A song for Pinochet's victims

September 4, 1991
Issue 

Story and photo by Peter Boyle

When Brett Melke was a law student at Melbourne University, he worked part time as a hospital orderly. This is how he met Dr Eduardo Aranda, the brother of a Chilean union leader who was imprisoned under General Pinochet's dictatorship.

"I'd been obsessed with Latin American politics since fifth form, and so coaxed Dr Aranda into talking about life in Chile. At first, he was worried that talking about left politics might cost him his job. He'd always whisper when he spoke about politics — a habit ingrained by the terror of life under dictatorship. Anyway, the stories he told inspired me to write the musical Victor Jara: A Song for Chile."

Halfway through writing the play, Melke and some friends secured a writers grant from Melbourne University, which freed him from working in the hospital. They formed Halcyon Theatre.

While the play focusses on the music and political life of the late Victor Jara, the Chilean theatre director who turned to writing and performing folk music to inspire and promote socialism and who was killed by the dictatorship, it is a play more about politics than about the man.

"We did a lot of research for this play, sifting through documents, articles and speaking to many people. Adrian Dunlop — another person I met at the hospital — helped with the research and went to Chile and met Joan Jara, Victor's widow. What we found out about Pinochet's 1973 coup and the United States involvement chilled us."

◆ **Problem 1**
Name every person mentioned by name in the article about the Victor Jara musical, including the byline.
◆ **Problem 2**
Condense the paragraph of the Victor Jara musical article that begins "When Brett Melke was a law student" into a single sentence that keeps its main facts.
◆ **Problem 3**
Write the next part of the article about the Victor Jara musical, picking up after its final sentence.
The material after this point has no connection to the article about the Victor Jara musical.

Dataset entries:
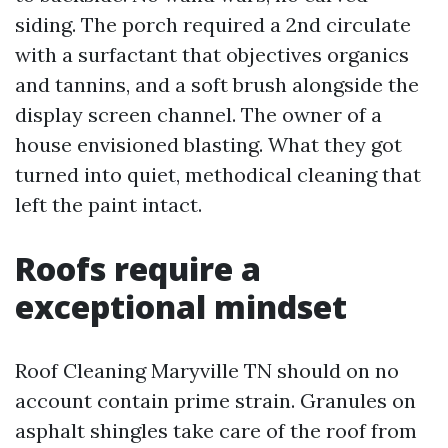
siding. The porch required a 2nd circulate
with a surfactant that objectives organics
and tannins, and a soft brush alongside the
display screen channel. The owner of a
house envisioned blasting. What they got
turned into quiet, methodical cleaning that
left the paint intact.
Roofs require a
exceptional mindset
Roof Cleaning Maryville TN should on no
account contain prime strain. Granules on
asphalt shingles take care of the roof from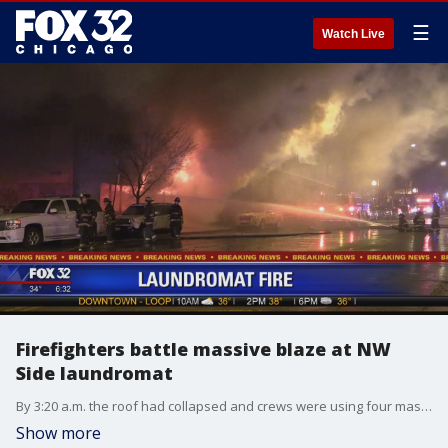
☰
Watch Live
Firefighters battle massive blaze at NW
Side laundromat
By 3:20 a.m. the roof had collapsed and crews were using four master streams from the outside to combat the flames that engulfed the one-story building, fire officials said.
Show more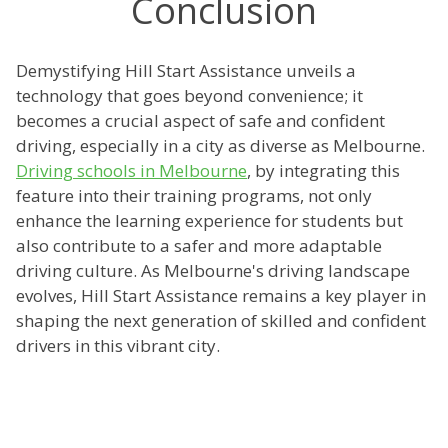
Conclusion
Demystifying Hill Start Assistance unveils a
technology that goes beyond convenience; it
becomes a crucial aspect of safe and confident
driving, especially in a city as diverse as Melbourne.
Driving schools in Melbourne
, by integrating this
feature into their training programs, not only
enhance the learning experience for students but
also contribute to a safer and more adaptable
driving culture. As Melbourne's driving landscape
evolves, Hill Start Assistance remains a key player in
shaping the next generation of skilled and confident
drivers in this vibrant city.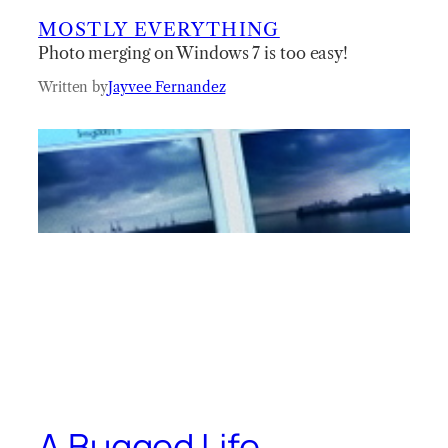
MOSTLY EVERYTHING
Photo merging on Windows 7 is too easy!
Written by
Jayvee Fernandez
A Bugged Life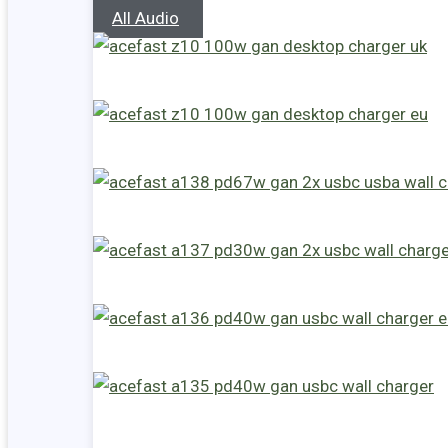
All Audio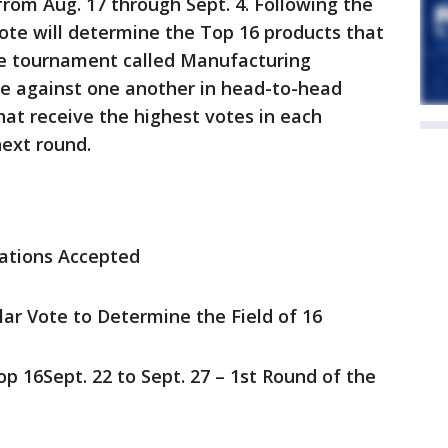
rom Aug. 17 through Sept. 4. Following the
ote will determine the Top 16 products that
yle tournament called Manufacturing
e against one another in head-to-head
at receive the highest votes in each
next round.
nations Accepted
ular Vote to Determine the Field of 16
p 16Sept. 22 to Sept. 27 – 1st Round of the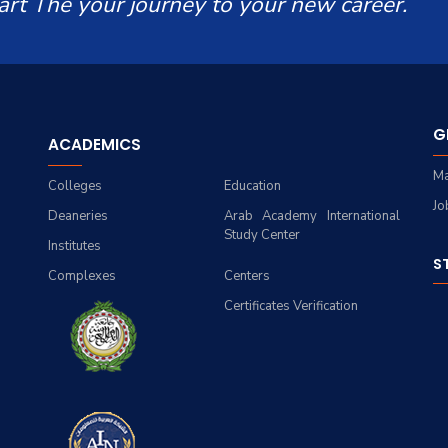
art The your journey to your new career.
G
ACADEMICS
Ma
Colleges
Education
Jo
Deaneries
Arab Academy International
Study Center
Institutes
S
Complexes
Centers
Certificates Verification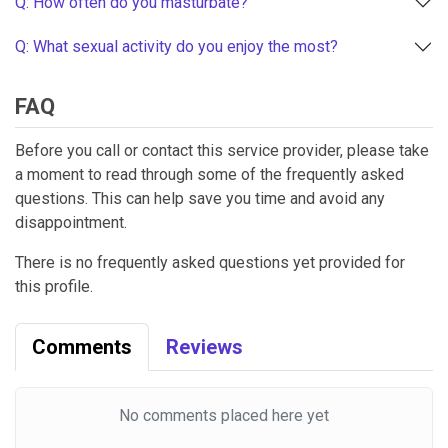
Q: How often do you masturbate?
Q: What sexual activity do you enjoy the most?
FAQ
Before you call or contact this service provider, please take
a moment to read through some of the frequently asked
questions. This can help save you time and avoid any
disappointment.
There is no frequently asked questions yet provided for
this profile.
Comments
Reviews
No comments placed here yet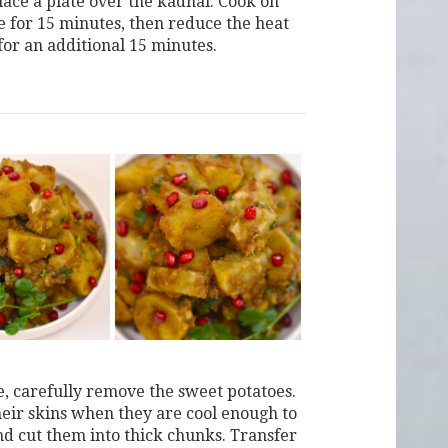
lace a plate over the kadhai. Cook on
e for 15 minutes, then reduce the heat
for an additional 15 minutes.
, carefully remove the sweet potatoes.
their skins when they are cool enough to
nd cut them into thick chunks. Transfer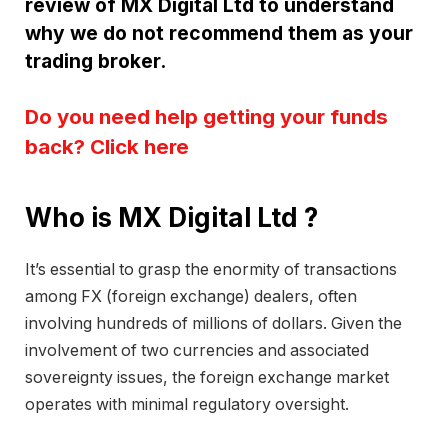
review of MX Digital Ltd to understand
why we do not recommend them as your
trading broker.
Do you need help getting your funds
back? Click here
Who is MX Digital Ltd ?
It’s essential to grasp the enormity of transactions
among FX (foreign exchange) dealers, often
involving hundreds of millions of dollars. Given the
involvement of two currencies and associated
sovereignty issues, the foreign exchange market
operates with minimal regulatory oversight.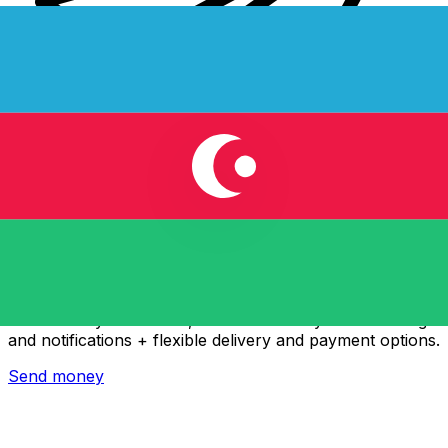
Xe International Money Transfer
Send money online fast, secure and easy. Live tracking
and notifications + flexible delivery and payment options.
Send money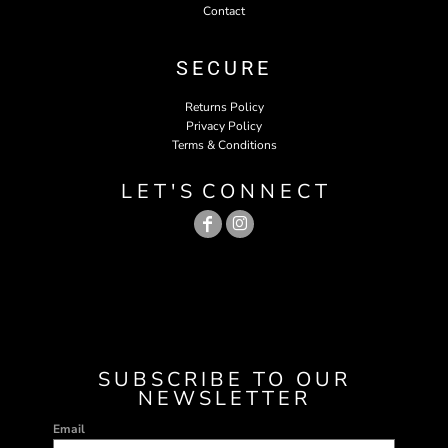
Contact
SECURE
Returns Policy
Privacy Policy
Terms & Conditions
L E T ' S C O N N E C T
SUBSCRIBE TO OUR
NEWSLETTER
Email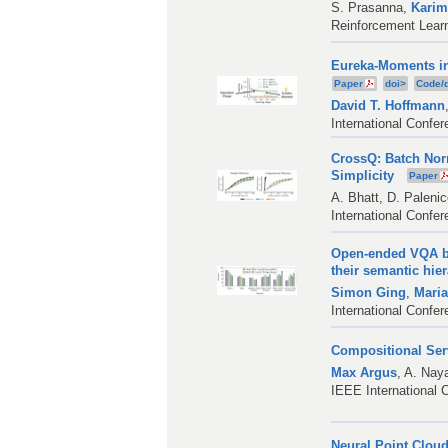
S. Prasanna
,
Karim
Reinforcement Lear
Eureka-Moments in
Paper
doi>
Code/
David T. Hoffmann
International Confe
CrossQ: Batch Nor
Simplicity
Paper
A. Bhatt
,
D. Paleni
International Confe
Open-ended VQA be
their semantic hie
Simon Ging
,
Maria
International Confe
Compositional Se
Max Argus
,
A. Nay
IEEE International 
Neural Point Clou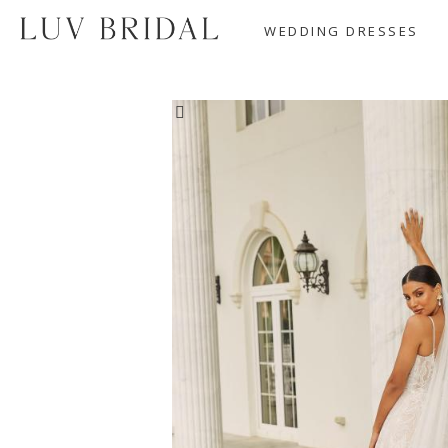
WEDDING DRESSES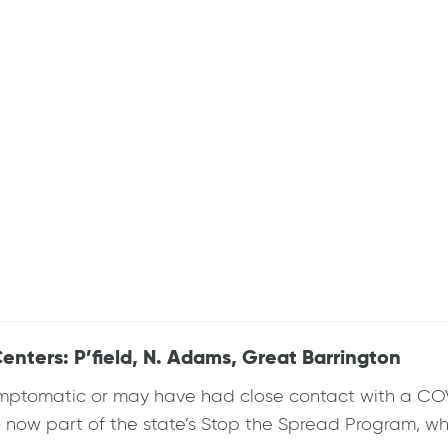
enters: P’field, N. Adams, Great Barrington
mptomatic or may have had close contact with a COVID
so now part of the state’s Stop the Spread Program, wh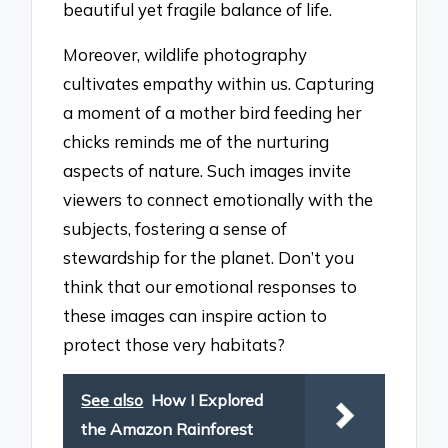
beautiful yet fragile balance of life.
Moreover, wildlife photography
cultivates empathy within us. Capturing
a moment of a mother bird feeding her
chicks reminds me of the nurturing
aspects of nature. Such images invite
viewers to connect emotionally with the
subjects, fostering a sense of
stewardship for the planet. Don’t you
think that our emotional responses to
these images can inspire action to
protect those very habitats?
See also
How I Explored
the Amazon Rainforest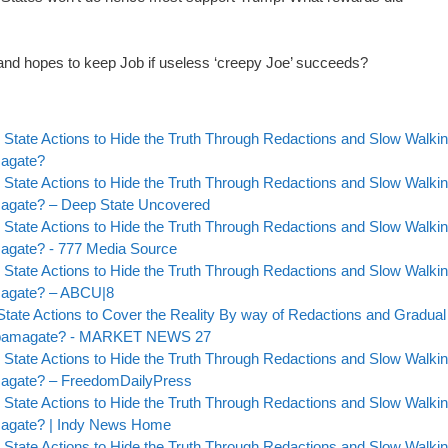
 and hopes to keep Job if useless ‘creepy Joe’ succeeds?
 State Actions to Hide the Truth Through Redactions and Slow Walki
magate?
 State Actions to Hide the Truth Through Redactions and Slow Walki
amagate? – Deep State Uncovered
 State Actions to Hide the Truth Through Redactions and Slow Walki
magate? - 777 Media Source
 State Actions to Hide the Truth Through Redactions and Slow Walki
amagate? – ABCU|8
State Actions to Cover the Reality By way of Redactions and Gradual
to Obamagate? - MARKET NEWS 27
 State Actions to Hide the Truth Through Redactions and Slow Walki
amagate? – FreedomDailyPress
 State Actions to Hide the Truth Through Redactions and Slow Walki
amagate? | Indy News Home
 State Actions to Hide the Truth Through Redactions and Slow Walki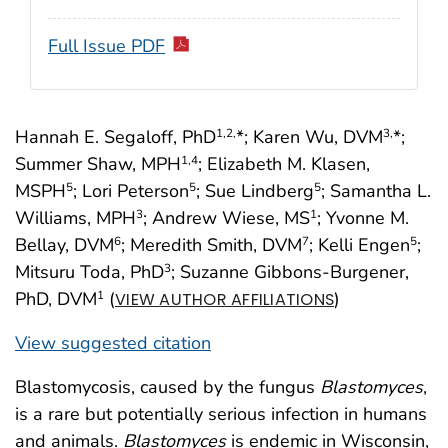
Full Issue PDF
Hannah E. Segaloff, PhD
*; Karen Wu, DVM
*;
1
,2,
3,
Summer Shaw, MPH
; Elizabeth M. Klasen,
1
,4
MSPH
; Lori Peterson
; Sue Lindberg
; Samantha L.
5
5
5
Williams, MPH
; Andrew Wiese, MS
; Yvonne M.
3
1
Bellay, DVM
; Meredith Smith, DVM
; Kelli Engen
;
6
7
5
Mitsuru Toda, PhD
; Suzanne Gibbons-Burgener,
3
PhD, DVM
(
)
1
VIEW AUTHOR AFFILIATIONS
View suggested citation
Blastomycosis, caused by the fungus
Blastomyces
,
is a rare but potentially serious infection in humans
and animals.
Blastomyces
is endemic in Wisconsin,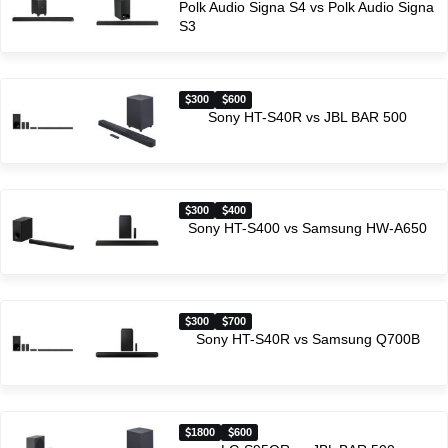
Polk Audio Signa S4 vs Polk Audio Signa
S3
300
600
Sony HT-S40R vs JBL BAR 500
300
400
Sony HT-S400 vs Samsung HW-A650
300
700
Sony HT-S40R vs Samsung Q700B
1800
600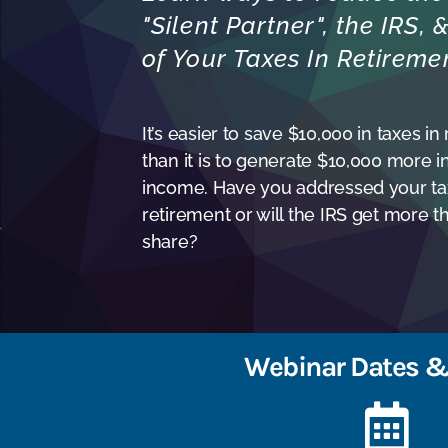
"Silent Partner", the IRS,
of Your Taxes In Retireme
It’s easier to save $10,000 in taxes in
than it is to generate $10,000 more i
income. Have you addressed your tax
retirement or will the IRS get more th
share?
Webinar Dates &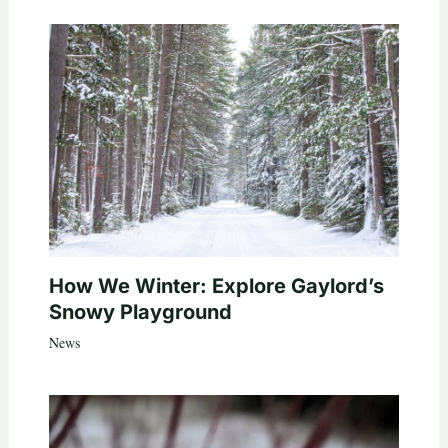
How We Winter: Explore Gaylord’s
Snowy Playground
News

◆ **Answer box 1**
Peter Boyle, Brett Melke, Dr Eduardo Aranda, General Pinochet, Victor Jara, Adrian Dunlop, Joan Jara

◆ **Answer box 2**
While studying law at Melbourne University and working part time as a hospital orderly, Brett Melke met Dr Eduardo Aranda, whose brother, a Chilean union leader, was imprisoned under General Pinochet's dictatorship.

◆ **Answer box 3**
The first public reading of the musical packed out Melbourne's La Mama Theatre on August 3, and two more readings will be staged at the Mechanics Institute, Brunswick, on September 6 and 7. Songs and excerpts from the musical will also be performed at a Green Left Weekly dinner cabaret on October 19 at 14 Anthony Street, Melbourne. Next year it will go into full production.

This is Brett Melke's third musical script to be performed in Melbourne. The others were Little Berlin, about relationships between the Anglo and German communities in the Barossa Valley before World War II, and The Permissive Garden, about suburbia and the environment.

"I grew up in suburbia and a neighbour's cemented over backyard and double garage inspired The Permissive Garden." Little Berlin was based on stories about Melke's grandfather, who grew up in the Barossa Valley; Melke is of Anglo-German descent. His is a staunch "football family" and Brett, by

his own admission, is the odd one out.

Melke, now an articled clerk with a legal firm, hopes to continue working on political theatre after hours. He says he is used to working that way, and "if you are interested in political theatre, you've got to be prepared not to find funding easy — unless you are very lucky".